* YOUR GOAL *
Output the entries exactly. Start at the first line, finish with the line containing "left elbow: (212, 192)", and omit the pictures.

* MATERIAL FOR THIS TASK *
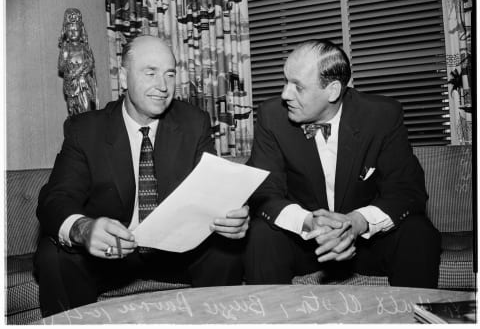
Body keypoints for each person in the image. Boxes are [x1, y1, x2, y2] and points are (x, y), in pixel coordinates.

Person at [35, 35, 249, 317]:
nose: (163, 86)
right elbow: (55, 198)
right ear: (123, 78)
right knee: (55, 256)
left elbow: (212, 192)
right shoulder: (86, 130)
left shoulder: (193, 123)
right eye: (150, 73)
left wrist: (231, 216)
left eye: (170, 74)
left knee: (227, 250)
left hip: (177, 252)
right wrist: (84, 228)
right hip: (112, 254)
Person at [244, 39, 441, 288]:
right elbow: (264, 191)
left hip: (366, 245)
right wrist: (309, 222)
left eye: (298, 86)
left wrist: (355, 223)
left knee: (419, 233)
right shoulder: (272, 117)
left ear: (333, 90)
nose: (285, 94)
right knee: (260, 235)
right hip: (302, 245)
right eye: (285, 81)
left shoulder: (381, 116)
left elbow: (407, 191)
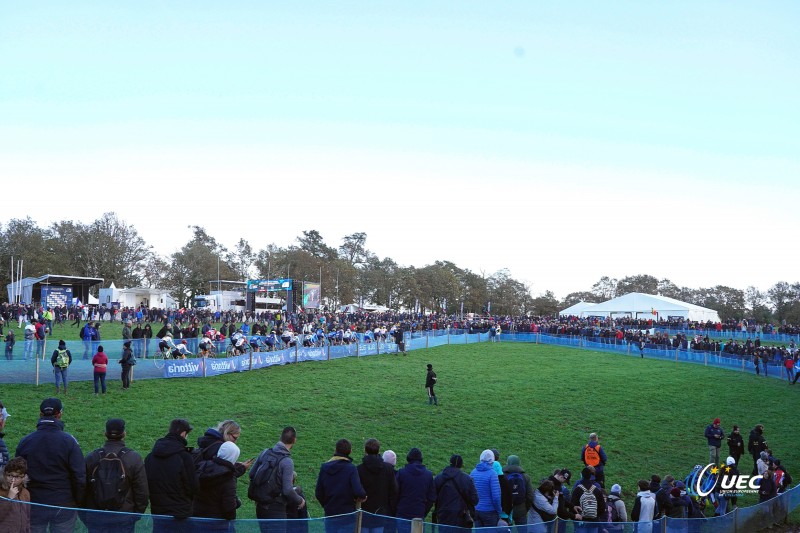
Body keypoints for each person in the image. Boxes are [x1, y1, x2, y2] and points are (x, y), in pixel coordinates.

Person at [15, 397, 86, 533]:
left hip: (34, 502)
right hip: (63, 504)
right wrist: (78, 502)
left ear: (41, 415)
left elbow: (15, 474)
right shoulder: (69, 441)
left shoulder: (26, 441)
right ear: (59, 414)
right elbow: (80, 476)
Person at [83, 419, 149, 533]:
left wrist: (86, 515)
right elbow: (142, 492)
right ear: (124, 434)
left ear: (105, 433)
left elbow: (82, 488)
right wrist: (135, 515)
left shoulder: (91, 457)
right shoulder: (134, 458)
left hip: (97, 517)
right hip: (123, 517)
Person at [144, 418, 198, 533]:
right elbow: (193, 486)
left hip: (158, 512)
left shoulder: (150, 457)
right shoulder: (184, 457)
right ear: (183, 433)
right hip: (180, 514)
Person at [249, 426, 305, 528]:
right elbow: (287, 490)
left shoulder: (265, 452)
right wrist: (300, 500)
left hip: (260, 505)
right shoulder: (287, 462)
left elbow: (251, 474)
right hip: (276, 509)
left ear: (281, 437)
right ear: (294, 440)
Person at [315, 438, 367, 533]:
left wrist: (327, 505)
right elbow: (358, 491)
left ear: (335, 450)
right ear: (350, 451)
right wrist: (363, 495)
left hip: (330, 514)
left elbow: (318, 493)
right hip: (347, 516)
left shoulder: (324, 468)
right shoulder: (351, 469)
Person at [193, 441, 242, 524]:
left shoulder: (203, 466)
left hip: (196, 517)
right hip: (217, 522)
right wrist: (236, 504)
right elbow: (228, 508)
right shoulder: (228, 477)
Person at [357, 438, 399, 530]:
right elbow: (394, 491)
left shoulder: (359, 469)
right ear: (379, 450)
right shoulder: (388, 469)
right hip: (380, 513)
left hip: (364, 514)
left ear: (365, 450)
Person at [433, 454, 478, 528]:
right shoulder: (467, 479)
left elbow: (433, 497)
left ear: (450, 463)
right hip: (462, 518)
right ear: (461, 465)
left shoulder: (438, 478)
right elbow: (475, 500)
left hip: (443, 516)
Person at [395, 447, 436, 522]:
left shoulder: (401, 473)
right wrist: (424, 511)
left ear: (408, 458)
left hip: (403, 513)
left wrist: (398, 508)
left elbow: (395, 493)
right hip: (419, 513)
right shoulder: (429, 475)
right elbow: (431, 497)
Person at [470, 449, 502, 527]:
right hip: (490, 511)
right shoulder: (492, 474)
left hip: (476, 510)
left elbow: (470, 493)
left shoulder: (473, 472)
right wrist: (499, 510)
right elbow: (496, 497)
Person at [0, 456, 31, 533]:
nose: (13, 480)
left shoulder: (25, 493)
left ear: (23, 477)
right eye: (10, 475)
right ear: (4, 474)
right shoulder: (1, 492)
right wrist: (9, 499)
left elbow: (27, 517)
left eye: (17, 477)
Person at [503, 454, 534, 526]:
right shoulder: (525, 477)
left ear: (508, 462)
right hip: (521, 510)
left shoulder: (502, 476)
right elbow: (530, 495)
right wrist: (526, 508)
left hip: (506, 510)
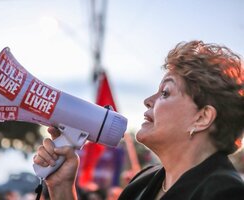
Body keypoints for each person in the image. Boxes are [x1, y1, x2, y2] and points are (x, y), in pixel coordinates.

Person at [33, 40, 244, 200]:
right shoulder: (144, 180)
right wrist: (61, 188)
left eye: (165, 93)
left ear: (202, 117)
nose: (148, 101)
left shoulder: (226, 193)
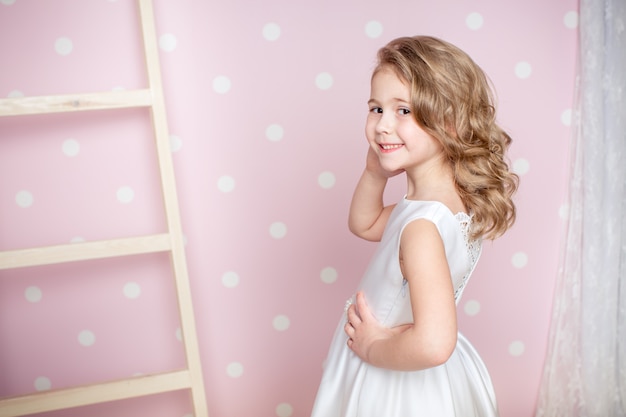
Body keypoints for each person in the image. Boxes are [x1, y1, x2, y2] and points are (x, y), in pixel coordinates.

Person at [310, 35, 519, 417]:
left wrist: (373, 347)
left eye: (403, 111)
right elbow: (365, 222)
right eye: (376, 108)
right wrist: (374, 173)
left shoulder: (421, 227)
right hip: (400, 362)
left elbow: (435, 344)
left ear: (450, 123)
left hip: (391, 380)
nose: (382, 125)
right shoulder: (437, 209)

* EXERCISE OUTPUT *
Body keypoints for each person in the image. Boxes are [x1, y1, x2, y2] and points are (x, y), in pixel coordinates.

Person at [35, 35, 249, 317]:
nose: (163, 86)
right elbow: (55, 198)
right ear: (123, 78)
right knee: (55, 256)
left elbow: (212, 192)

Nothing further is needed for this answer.